[Opening Text segment section]

Now it gets really dirty

In the wake of Super Tuesday, Andrew Stephen predicts the gloves will now come off in the race for t

By Andrew Stephen

So we lost the 2008 US presidential election. The world, I mean. Whether it is to be President McCain or Obama or Clinton – or any of the couple of other Republicans just about still standing after Super Tuesday – US foreign policy, at the very least, will remain much the same.

True, Obama and Clinton are both committed to trying to end the war in Iraq, while McCain says that it could easily go on for, well, at least another 100 years.

But otherwise things will tick on much as before; no less an authority than the Washington Post, for example, scrupulously went through the respective foreign policies of Barack Obama and McCain’s Republican rival, Mitt Romney, and concluded there was very little difference between the two.

[Closing Text segment section]
[Opening Dataset records section]

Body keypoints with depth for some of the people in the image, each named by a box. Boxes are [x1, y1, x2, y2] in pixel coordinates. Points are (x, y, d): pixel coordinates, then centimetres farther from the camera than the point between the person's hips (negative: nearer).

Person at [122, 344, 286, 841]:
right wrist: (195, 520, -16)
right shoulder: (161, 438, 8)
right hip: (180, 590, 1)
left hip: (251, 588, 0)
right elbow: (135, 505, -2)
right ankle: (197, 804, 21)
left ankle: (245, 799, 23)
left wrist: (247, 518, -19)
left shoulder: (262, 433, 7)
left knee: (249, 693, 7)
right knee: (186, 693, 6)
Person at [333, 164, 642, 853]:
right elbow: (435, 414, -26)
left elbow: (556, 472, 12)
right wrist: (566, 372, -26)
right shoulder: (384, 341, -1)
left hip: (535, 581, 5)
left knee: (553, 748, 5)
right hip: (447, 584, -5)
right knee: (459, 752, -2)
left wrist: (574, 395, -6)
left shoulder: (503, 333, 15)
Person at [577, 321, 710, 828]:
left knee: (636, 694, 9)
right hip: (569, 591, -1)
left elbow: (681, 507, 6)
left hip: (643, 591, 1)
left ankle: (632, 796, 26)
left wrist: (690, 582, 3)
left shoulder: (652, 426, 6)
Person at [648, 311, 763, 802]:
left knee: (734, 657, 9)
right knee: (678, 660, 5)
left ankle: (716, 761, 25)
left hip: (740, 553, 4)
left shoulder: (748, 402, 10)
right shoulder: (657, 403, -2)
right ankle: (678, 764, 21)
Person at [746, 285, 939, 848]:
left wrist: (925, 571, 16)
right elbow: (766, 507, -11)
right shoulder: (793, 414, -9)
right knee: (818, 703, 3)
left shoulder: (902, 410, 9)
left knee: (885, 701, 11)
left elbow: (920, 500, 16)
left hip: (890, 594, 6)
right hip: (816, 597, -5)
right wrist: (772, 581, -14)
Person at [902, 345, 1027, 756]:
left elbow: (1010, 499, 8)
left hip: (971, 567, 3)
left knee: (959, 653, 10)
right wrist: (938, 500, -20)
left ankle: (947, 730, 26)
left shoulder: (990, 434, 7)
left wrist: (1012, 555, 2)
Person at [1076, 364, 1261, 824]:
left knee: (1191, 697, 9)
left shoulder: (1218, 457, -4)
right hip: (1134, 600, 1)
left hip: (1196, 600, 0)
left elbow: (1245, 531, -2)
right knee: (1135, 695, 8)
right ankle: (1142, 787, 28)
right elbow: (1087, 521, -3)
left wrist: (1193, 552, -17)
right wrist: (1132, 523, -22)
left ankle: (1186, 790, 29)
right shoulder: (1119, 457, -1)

[Closing Dataset records section]
[Opening Dataset records section]

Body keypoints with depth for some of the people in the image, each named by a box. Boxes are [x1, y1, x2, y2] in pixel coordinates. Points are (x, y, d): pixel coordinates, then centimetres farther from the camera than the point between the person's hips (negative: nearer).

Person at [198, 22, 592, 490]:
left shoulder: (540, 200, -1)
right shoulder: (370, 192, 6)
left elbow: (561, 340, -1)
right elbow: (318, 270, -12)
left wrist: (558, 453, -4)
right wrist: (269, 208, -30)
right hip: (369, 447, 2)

[Closing Dataset records section]
[Opening Dataset records section]

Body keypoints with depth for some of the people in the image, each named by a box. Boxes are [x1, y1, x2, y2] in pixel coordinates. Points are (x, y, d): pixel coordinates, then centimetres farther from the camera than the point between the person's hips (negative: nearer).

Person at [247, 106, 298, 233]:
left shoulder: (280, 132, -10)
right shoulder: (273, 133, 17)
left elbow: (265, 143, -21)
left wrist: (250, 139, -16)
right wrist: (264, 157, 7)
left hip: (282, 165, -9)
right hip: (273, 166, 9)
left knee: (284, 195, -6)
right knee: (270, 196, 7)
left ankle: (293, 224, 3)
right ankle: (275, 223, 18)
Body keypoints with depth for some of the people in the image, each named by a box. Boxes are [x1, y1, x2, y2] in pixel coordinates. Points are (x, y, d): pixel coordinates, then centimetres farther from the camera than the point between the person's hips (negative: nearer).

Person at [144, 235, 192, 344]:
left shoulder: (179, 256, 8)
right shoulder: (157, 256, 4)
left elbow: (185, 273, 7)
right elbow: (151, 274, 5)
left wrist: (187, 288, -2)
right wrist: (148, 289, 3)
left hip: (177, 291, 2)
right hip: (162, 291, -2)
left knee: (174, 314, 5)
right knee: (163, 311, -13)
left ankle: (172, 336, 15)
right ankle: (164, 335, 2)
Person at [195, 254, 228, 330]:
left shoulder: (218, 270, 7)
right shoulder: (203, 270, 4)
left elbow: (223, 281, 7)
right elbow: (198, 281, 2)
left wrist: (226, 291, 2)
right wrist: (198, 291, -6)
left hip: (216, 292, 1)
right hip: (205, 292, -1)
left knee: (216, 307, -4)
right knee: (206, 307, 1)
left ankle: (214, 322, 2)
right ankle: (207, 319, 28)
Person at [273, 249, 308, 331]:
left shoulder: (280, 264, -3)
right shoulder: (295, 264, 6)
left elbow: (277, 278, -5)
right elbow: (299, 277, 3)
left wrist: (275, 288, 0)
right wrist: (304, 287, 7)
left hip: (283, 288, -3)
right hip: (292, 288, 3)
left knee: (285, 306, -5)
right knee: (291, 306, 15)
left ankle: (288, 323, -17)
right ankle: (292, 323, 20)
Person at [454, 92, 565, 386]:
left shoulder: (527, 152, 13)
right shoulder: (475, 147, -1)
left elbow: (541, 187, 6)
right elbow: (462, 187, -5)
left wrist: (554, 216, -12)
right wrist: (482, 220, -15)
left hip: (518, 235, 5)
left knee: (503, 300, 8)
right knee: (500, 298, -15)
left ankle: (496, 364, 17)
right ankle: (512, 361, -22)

[Closing Dataset records section]

Work to complete:
#1 List every presidential candidate named in the Super Tuesday article.
#2 Continue the Super Tuesday article from where it stops.

Expected outputs:
#1 McCain, Obama (Barack Obama), Clinton, Mitt Romney

#2
Had America’s voters wanted a significant change in US foreign policy, in fact, they would have voted for Republican Congressman Ron Paul – the likeable Libertarian who, at 72, is too old to care what people think and freely lambasts the US for ruining both the world and the country itself by its “imperialism” and insistence on having an “empire”. Needless to say, Paul scraped together just about four per cent of the vote in the Republican caucuses and primaries last Tuesday.

Should Iraq not flare up again between now and November – and, either way, that could help McCain and the man who may have earned the Republican vice-presidential candidature last Tuesday, Mike Huckabee – the last remaining battle is between a 60-year-old woman and a 46-year-old bi-racial man, fighting to be the Democratic nominee who will oppose a 72-year-old Republican for the White House.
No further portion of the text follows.